## How to complete this task
Copy each line of the data that has "Conjunto" in it.
[Available records Boundary: Start]
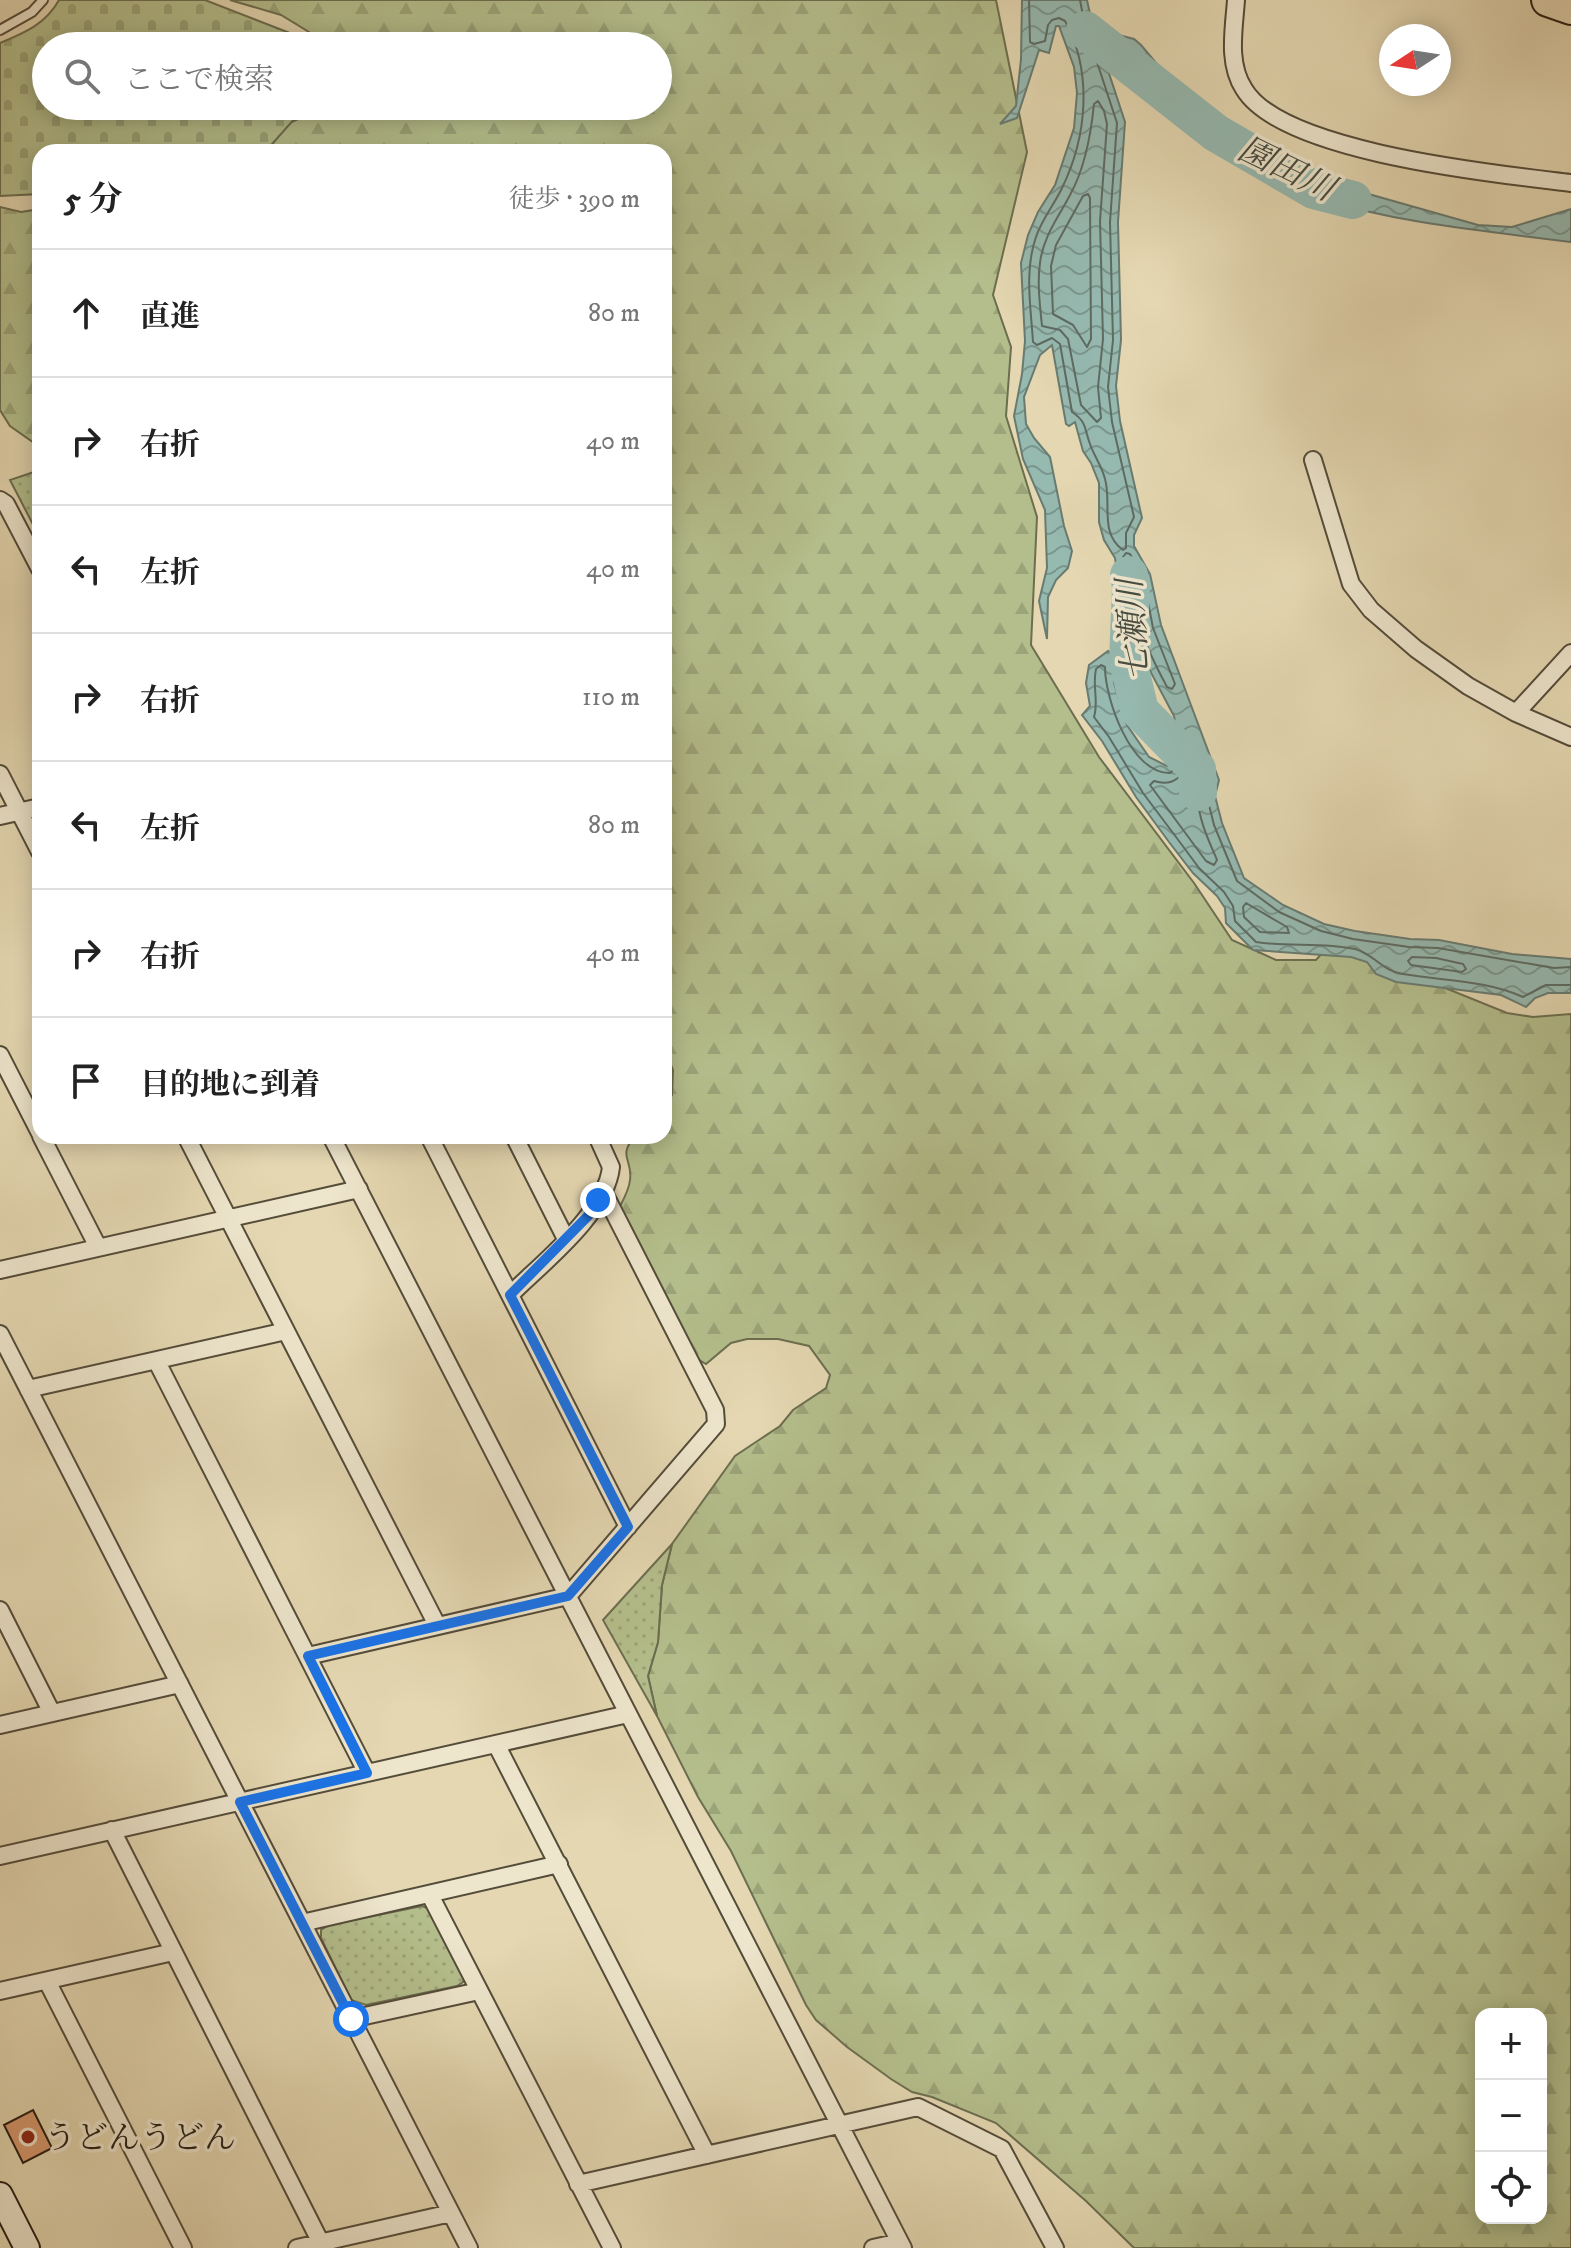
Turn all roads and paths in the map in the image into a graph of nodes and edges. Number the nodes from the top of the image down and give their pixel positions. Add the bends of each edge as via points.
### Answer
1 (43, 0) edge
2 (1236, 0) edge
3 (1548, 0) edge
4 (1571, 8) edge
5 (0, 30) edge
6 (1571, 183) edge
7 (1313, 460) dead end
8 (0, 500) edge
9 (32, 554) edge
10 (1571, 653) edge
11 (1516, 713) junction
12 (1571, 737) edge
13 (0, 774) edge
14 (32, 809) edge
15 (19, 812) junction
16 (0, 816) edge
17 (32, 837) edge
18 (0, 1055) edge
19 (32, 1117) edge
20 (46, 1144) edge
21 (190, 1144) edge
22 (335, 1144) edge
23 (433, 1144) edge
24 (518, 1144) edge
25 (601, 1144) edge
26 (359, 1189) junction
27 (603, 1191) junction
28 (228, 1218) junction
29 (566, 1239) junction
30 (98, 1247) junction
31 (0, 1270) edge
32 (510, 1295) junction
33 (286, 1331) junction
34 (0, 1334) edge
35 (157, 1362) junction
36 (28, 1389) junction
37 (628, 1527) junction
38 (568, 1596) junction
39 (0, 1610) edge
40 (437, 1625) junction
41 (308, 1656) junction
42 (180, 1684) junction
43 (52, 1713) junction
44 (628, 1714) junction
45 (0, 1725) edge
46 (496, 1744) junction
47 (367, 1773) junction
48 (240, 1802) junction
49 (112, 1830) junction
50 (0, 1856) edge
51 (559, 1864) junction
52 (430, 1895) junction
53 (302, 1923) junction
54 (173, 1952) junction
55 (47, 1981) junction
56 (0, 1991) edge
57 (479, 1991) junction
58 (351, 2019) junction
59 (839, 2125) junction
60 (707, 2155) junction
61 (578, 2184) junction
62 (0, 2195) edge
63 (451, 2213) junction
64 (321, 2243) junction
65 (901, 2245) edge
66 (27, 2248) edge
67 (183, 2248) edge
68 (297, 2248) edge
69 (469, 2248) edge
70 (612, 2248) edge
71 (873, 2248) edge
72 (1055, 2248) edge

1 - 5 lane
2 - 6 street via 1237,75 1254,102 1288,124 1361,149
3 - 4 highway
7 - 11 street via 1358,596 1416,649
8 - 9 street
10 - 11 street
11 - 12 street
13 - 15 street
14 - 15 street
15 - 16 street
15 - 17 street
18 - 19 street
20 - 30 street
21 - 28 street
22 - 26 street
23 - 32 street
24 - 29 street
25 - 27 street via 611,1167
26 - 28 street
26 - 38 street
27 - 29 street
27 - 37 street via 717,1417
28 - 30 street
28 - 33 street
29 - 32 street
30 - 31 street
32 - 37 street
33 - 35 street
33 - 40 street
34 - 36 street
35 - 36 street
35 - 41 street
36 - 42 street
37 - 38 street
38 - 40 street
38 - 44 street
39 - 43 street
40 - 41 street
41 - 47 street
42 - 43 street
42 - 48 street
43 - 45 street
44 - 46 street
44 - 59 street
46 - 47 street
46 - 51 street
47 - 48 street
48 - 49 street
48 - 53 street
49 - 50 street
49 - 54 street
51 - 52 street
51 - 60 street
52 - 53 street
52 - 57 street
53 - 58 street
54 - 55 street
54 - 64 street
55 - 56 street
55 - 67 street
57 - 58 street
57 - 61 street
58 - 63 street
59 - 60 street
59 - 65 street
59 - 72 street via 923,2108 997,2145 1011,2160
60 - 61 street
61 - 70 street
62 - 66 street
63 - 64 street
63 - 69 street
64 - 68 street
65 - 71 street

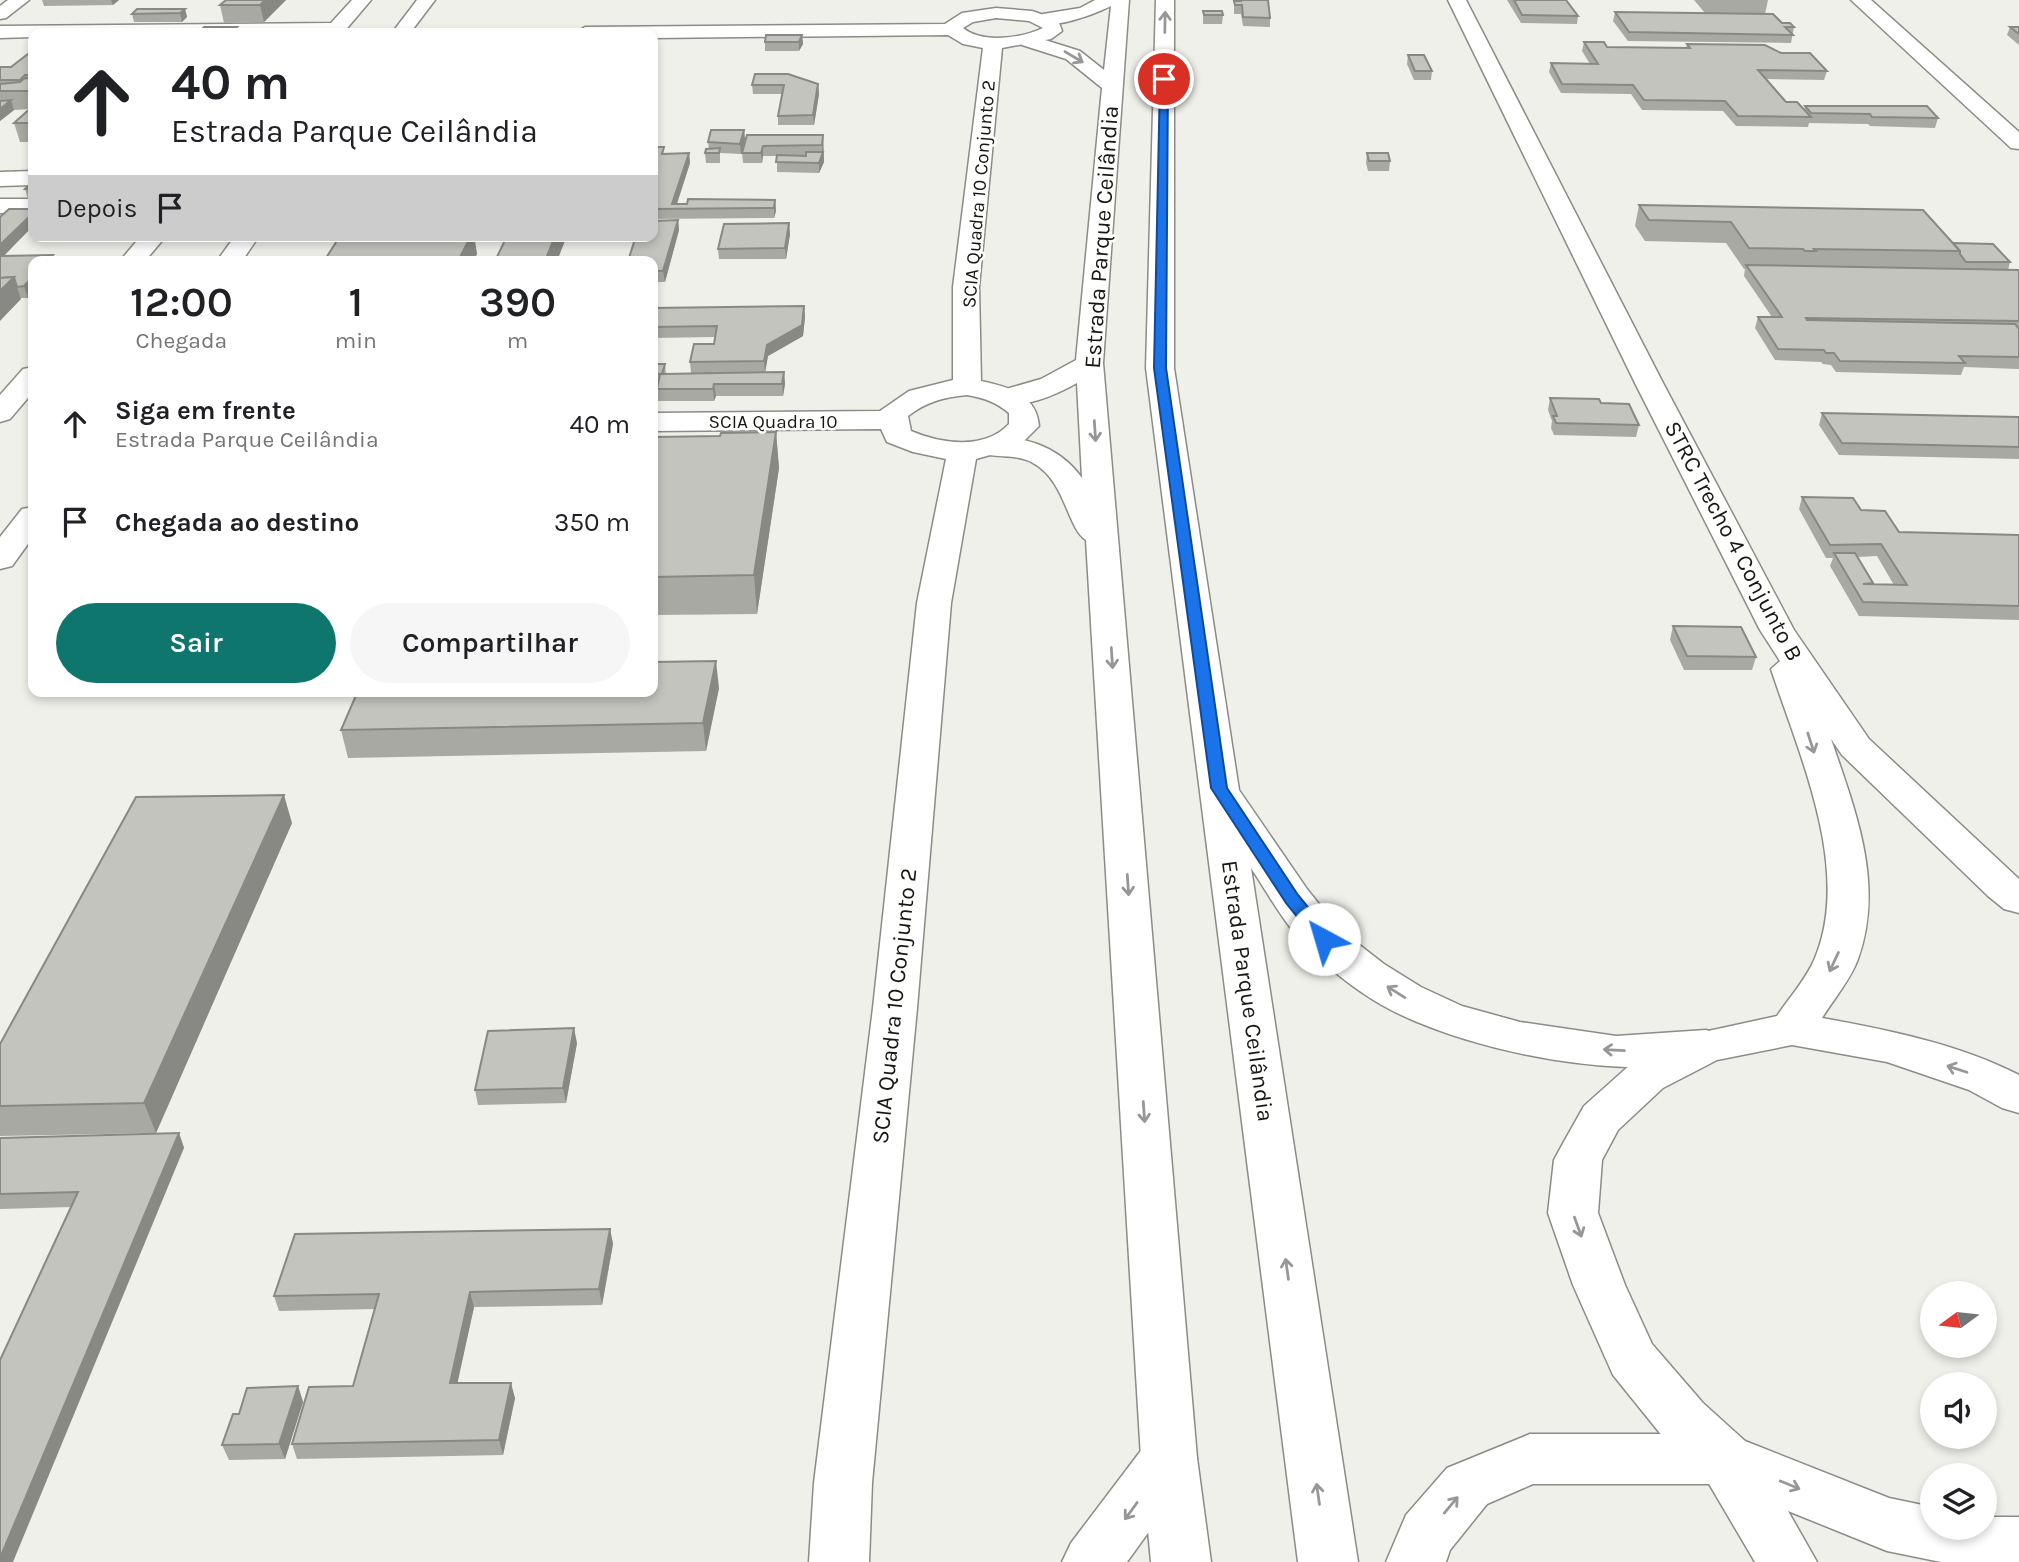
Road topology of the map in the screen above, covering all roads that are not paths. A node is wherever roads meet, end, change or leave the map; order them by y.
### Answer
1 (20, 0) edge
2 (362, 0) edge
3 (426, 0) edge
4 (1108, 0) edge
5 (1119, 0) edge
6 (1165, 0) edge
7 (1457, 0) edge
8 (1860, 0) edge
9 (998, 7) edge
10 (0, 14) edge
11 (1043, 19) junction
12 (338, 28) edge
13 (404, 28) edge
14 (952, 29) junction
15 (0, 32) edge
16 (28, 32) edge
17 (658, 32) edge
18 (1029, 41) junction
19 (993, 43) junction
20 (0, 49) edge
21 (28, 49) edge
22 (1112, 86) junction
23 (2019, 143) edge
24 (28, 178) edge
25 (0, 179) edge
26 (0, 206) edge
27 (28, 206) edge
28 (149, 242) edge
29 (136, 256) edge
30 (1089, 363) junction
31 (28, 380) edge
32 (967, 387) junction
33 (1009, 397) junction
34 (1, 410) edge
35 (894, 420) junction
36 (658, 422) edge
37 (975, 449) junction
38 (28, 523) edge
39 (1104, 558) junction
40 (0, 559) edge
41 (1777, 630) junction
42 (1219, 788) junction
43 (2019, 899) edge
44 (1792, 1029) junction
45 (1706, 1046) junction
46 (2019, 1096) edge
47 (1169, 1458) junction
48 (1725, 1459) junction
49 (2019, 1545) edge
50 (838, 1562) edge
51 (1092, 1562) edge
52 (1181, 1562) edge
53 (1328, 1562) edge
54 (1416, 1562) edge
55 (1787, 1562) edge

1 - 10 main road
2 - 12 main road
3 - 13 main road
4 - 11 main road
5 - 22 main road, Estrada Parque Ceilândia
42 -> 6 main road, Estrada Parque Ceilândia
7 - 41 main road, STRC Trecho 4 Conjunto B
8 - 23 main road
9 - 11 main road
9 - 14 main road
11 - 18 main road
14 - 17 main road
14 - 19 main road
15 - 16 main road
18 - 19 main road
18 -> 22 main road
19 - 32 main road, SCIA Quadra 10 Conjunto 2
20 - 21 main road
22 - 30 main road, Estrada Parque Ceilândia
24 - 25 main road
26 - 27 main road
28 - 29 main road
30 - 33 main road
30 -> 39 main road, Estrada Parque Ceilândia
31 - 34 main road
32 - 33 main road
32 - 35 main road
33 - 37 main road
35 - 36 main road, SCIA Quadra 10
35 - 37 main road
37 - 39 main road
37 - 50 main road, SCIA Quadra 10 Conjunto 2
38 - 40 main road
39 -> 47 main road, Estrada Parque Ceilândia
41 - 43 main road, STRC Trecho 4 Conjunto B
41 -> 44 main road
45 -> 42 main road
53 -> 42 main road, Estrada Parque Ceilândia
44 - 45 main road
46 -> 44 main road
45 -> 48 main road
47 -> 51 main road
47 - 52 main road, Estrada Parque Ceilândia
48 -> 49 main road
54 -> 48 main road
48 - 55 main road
[Available records Boundary: End]
## Solution to this exercise
7 - 41 main road, STRC Trecho 4 Conjunto B
19 - 32 main road, SCIA Quadra 10 Conjunto 2
37 - 50 main road, SCIA Quadra 10 Conjunto 2
41 - 43 main road, STRC Trecho 4 Conjunto B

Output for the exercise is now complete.